Today we walked to the Cathedral of Madrid (Cathedral of Saint Mary the Royal of La Almudena) consecrated by Pope John Paul II in 1993, started in 1883!! The Royal Palace of Madrid, is the official residence of the Spanish Royal Family in Madrid, but only used for state ceremonies. The palace has 1,450,000 sq ft of floor space and contains 3418 rooms, the largest palace in Europe by floor area. Begun in 860 by Muhammad I, it has had numerous restorations.
Above and below are views of the Sabatini Gardens, part of the Royal Palace, opened to the public in 1978 by King Juan Carlos I. The Temple of Debod is an ancient Egyptian temple erected south of Aswan in Upper Egypt starting in 2nd century. Due to construction of the Aswan High Dam and threat of flooding, Spain was chosen for the site of rebuilding in Madrid in 1968. We then rode a cable car up to Parque del Oeste (West Park) with good views of the city. Another end to a great day sightseeing in Madrid!
From Granada, we took a bus, then a fast train to Madrid!! Above and 3 pictures below is San Jeronimo el Real, (St. Jerome the Royal), a 16th century Roman Catholic Church. Above and below are pictures of Plaza Mayor, built during Philip III’s reign (1598-1621), with a bronze statue of King Philip III on a horse at the center of the square. Above is a sculpture of Icarus. In Greek mythology, his father, Daedalus, made wings for Icarus and himself to fly out of their dungeon, but Icarus flew too high, causing the wax in his wings to melt and he fell out of the sky and drowned in the ocean.
Below are pictures of the Church of the Sacrament (17th century Baroque style), changed to Military Cathedral of Spain in 1980 and the seat of the Military Archbishop of Spain. Above is Plaza de la Villa, one of the oldest squares in Madrid, dating back to the Middle Ages.
Above and below are the Trifuno Gardens with Monument to the Virgin Dinner was 10 tapas (Spanish starters) for 10 euros (about 12 US dollars)!! And the above starters were included with the drinks! AWESOME!!! Views walking toward our hotel.
A very enjoyable day!
Today we began with mass at the Cathedral of Granada, built with Spanish Renaissance and Baroque designs. Foundations were started in 1518, but took 181 years to be built. So beautiful, huge and elaborate! We then walked around the streets of Granada on our way to Alhambra. Below is the arch to Alcaiceria, the Ancient Arabic Marketplace near the cathedral. Above is Puerta de Elvira, moorish archway.

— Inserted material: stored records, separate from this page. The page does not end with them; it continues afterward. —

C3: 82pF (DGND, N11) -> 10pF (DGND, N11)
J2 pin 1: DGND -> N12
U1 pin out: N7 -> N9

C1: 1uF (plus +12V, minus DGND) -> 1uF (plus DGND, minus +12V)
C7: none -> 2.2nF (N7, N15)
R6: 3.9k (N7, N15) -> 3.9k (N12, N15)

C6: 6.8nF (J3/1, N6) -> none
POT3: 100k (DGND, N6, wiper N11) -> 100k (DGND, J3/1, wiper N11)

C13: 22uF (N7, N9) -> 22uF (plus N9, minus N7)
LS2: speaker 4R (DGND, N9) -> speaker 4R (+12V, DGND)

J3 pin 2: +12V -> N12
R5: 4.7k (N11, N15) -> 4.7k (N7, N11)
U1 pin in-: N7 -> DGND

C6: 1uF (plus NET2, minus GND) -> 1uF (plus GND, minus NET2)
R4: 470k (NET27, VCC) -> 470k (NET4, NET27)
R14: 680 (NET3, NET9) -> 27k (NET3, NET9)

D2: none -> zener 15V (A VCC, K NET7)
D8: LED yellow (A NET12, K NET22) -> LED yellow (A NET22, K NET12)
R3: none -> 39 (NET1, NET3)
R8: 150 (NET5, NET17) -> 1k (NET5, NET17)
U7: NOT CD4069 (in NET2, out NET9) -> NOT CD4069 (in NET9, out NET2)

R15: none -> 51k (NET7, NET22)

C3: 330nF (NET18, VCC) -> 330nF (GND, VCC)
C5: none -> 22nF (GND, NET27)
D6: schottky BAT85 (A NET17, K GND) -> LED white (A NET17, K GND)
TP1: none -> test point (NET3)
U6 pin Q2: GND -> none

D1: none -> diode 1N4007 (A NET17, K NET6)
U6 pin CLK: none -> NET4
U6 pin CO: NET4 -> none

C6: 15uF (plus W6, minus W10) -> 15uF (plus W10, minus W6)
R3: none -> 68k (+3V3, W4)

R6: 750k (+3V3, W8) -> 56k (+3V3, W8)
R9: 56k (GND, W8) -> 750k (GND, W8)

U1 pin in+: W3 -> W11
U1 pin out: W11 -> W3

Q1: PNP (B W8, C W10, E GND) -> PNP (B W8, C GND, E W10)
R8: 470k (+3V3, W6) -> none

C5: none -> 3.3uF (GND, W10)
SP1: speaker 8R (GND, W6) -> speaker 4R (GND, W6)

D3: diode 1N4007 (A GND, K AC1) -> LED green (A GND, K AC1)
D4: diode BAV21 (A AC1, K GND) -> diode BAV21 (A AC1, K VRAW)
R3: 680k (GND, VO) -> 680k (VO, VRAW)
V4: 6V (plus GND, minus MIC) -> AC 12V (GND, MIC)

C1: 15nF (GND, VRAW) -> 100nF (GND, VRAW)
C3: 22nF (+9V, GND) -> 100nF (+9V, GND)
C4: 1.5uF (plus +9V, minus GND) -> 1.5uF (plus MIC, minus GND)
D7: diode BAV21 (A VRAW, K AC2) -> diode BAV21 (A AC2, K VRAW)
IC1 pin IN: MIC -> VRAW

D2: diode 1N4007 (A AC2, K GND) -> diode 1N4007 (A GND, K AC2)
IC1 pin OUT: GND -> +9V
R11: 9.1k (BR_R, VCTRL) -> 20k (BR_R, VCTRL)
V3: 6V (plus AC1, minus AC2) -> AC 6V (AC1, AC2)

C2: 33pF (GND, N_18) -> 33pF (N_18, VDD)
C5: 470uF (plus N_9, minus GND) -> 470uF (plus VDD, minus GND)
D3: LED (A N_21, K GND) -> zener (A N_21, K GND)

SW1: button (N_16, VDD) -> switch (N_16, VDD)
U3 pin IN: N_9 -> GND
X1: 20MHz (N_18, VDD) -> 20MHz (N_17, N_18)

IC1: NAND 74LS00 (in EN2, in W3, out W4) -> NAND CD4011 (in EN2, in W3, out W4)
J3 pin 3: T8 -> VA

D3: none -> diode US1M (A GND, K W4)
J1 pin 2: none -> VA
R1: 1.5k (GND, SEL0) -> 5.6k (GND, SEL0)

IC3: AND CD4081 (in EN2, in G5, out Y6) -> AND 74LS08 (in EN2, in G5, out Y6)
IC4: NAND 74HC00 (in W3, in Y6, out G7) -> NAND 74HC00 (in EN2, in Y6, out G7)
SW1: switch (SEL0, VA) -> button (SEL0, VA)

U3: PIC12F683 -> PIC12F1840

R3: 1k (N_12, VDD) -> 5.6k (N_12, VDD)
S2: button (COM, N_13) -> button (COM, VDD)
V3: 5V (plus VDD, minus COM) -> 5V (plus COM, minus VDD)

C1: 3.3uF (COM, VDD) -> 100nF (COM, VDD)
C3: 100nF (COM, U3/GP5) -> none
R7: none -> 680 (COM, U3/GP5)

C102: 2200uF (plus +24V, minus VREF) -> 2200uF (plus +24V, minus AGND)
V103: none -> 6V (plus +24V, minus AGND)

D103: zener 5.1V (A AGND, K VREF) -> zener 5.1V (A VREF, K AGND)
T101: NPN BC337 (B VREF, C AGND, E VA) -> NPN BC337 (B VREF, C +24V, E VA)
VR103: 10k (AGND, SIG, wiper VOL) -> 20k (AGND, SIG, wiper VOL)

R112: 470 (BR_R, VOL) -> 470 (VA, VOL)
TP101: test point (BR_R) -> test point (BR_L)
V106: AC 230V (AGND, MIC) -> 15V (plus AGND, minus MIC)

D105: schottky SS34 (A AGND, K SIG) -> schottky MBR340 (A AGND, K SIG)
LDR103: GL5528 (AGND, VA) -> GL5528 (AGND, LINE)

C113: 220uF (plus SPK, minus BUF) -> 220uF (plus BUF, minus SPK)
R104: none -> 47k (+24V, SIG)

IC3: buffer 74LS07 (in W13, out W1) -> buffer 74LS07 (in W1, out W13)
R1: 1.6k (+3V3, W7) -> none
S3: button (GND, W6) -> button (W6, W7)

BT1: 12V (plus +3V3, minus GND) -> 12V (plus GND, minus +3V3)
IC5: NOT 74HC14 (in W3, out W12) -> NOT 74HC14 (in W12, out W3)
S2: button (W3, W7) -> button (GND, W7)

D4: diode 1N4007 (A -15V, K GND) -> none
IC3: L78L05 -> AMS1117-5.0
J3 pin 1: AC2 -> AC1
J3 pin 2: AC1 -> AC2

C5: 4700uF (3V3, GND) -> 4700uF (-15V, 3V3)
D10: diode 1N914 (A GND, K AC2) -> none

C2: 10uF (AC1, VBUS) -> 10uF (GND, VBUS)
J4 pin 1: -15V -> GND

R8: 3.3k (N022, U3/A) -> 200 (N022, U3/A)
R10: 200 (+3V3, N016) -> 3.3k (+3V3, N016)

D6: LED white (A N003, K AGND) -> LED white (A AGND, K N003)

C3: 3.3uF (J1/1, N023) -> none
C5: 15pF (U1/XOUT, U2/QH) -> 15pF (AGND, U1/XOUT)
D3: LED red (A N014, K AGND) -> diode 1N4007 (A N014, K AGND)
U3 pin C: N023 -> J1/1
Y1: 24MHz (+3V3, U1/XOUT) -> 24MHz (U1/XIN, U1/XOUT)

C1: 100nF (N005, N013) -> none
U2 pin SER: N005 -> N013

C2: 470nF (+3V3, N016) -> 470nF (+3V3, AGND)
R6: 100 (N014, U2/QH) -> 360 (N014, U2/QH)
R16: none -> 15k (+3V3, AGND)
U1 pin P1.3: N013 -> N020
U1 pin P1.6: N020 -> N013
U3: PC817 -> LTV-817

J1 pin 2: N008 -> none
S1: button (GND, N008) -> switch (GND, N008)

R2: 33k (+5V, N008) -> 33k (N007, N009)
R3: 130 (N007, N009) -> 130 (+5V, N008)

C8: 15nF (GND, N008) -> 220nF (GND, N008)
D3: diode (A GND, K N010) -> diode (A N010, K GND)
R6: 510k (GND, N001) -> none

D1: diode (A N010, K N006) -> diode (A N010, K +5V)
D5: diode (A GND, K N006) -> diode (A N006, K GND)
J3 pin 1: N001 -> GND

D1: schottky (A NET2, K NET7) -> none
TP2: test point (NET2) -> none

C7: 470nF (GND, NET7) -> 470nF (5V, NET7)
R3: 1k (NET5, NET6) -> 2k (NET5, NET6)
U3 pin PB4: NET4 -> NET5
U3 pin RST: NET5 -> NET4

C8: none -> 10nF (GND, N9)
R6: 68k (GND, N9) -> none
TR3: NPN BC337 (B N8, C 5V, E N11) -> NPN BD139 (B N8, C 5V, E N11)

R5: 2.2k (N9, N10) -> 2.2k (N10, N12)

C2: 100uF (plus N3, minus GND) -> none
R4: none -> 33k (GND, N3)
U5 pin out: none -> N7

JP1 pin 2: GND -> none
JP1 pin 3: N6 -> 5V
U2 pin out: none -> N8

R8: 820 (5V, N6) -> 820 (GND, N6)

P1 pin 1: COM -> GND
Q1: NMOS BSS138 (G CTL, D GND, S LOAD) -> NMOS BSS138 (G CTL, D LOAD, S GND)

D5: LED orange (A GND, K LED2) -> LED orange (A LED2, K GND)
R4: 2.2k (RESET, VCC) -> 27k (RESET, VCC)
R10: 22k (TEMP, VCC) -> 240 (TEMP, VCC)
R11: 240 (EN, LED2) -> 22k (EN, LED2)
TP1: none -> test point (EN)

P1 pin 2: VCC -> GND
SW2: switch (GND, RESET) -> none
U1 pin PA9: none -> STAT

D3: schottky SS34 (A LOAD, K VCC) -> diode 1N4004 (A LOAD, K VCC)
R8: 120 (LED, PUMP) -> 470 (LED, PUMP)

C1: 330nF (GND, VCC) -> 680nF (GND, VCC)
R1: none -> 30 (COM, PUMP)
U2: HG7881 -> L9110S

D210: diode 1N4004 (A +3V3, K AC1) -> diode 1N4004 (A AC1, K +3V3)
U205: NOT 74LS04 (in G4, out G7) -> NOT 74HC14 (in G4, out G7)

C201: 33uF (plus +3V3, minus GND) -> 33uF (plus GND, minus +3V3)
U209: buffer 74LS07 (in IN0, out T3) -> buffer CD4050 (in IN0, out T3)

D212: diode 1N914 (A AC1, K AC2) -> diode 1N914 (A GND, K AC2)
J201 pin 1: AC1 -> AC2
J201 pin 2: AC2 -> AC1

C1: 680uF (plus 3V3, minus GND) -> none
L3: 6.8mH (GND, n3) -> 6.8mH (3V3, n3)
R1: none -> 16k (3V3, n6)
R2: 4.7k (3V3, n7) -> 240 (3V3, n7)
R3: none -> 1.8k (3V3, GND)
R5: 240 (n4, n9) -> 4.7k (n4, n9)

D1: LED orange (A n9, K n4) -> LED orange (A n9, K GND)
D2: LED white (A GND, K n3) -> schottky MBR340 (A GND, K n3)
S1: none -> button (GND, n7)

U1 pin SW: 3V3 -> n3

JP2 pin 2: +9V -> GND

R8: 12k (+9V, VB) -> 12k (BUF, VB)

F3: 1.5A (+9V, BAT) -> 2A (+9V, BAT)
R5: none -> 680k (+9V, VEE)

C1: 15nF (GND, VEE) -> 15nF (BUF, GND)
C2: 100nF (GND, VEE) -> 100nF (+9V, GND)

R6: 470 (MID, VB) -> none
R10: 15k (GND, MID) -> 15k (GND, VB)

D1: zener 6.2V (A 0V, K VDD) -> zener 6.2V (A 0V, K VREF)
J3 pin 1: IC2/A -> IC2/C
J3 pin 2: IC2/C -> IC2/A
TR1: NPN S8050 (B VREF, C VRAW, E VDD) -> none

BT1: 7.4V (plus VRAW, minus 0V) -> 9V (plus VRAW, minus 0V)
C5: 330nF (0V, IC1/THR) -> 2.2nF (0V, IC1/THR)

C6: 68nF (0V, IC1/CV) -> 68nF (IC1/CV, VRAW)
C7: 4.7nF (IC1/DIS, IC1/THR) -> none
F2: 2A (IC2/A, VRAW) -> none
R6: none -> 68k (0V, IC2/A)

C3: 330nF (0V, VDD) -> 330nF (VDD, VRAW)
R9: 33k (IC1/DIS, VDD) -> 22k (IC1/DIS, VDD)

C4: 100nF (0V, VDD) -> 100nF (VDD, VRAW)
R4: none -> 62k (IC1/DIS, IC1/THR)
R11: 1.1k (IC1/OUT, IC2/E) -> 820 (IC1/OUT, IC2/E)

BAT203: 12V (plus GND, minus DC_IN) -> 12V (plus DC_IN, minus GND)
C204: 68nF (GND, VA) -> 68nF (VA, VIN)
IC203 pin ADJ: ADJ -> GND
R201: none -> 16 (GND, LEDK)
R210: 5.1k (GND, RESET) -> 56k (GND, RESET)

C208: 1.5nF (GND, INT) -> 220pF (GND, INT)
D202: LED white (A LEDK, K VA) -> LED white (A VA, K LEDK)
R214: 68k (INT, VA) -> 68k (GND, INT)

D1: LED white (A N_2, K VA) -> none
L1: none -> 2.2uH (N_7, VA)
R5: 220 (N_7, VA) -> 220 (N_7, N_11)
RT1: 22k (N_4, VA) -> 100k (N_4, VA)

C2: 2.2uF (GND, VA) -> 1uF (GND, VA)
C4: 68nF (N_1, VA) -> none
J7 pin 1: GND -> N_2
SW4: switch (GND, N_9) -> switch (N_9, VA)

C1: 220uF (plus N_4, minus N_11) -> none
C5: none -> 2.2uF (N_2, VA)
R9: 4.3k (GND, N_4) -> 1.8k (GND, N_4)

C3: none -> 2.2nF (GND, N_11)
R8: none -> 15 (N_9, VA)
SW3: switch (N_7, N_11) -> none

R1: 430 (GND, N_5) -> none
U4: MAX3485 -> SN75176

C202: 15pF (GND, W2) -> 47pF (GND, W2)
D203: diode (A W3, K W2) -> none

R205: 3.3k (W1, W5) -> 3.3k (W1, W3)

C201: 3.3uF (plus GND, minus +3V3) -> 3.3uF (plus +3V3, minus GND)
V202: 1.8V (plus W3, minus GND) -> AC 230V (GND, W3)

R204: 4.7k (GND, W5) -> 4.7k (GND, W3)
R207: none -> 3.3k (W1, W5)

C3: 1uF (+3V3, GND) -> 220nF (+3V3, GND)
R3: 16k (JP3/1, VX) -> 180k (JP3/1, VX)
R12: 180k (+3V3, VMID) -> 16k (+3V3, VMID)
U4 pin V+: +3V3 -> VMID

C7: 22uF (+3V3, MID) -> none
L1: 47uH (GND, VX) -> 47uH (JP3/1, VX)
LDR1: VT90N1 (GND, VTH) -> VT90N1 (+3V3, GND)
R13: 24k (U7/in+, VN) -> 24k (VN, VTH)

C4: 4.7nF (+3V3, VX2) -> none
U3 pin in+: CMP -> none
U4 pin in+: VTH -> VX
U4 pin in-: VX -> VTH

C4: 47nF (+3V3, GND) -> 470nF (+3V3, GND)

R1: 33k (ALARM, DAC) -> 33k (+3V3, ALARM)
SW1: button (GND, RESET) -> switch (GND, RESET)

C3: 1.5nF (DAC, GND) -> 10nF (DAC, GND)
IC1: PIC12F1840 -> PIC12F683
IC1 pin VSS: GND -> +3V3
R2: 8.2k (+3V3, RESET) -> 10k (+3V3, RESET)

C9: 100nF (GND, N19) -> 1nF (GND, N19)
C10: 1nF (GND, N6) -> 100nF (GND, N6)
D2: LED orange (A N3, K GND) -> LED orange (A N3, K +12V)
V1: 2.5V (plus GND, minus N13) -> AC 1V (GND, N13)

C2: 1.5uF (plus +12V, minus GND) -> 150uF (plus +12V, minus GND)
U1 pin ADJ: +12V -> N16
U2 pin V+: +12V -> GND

Then we began our tour of Alhambra, a huge complex originally constructed as a small fortress in 889 AD. Rebuilt in the 13th century into the current palace with walls. Alhambra became a Royal court and Christian palace in 1492, when the Catholic monarchs, Ferdinand and Isabella conquered the city of Granada for Spain. It is now a major tourist attraction, largest Moorish palace in Europe and a UNESCO World Heritage site.
The Nazari Palaces are the Royal Complex of large courtyards, rooms and gardens, used for business, administration, and the Harem for wives and mistresses of the Berber monarchs. Beautiful scrolls, intricate woodwork, mosaics, and detailed interior walls.
Below are the Court of the Lions and Fountain of Lions, where each hour, 1 white marble lion out of the 12 would produce water from its mouth, an ingenious hydraulic system for their time. The white marble was to represent strength, power and sovereignty. Next, Hall of the Kings. Back to walking more of the complex to the Gardens! At the end of this wonderful day, we splurged when we found a place with margaritas!!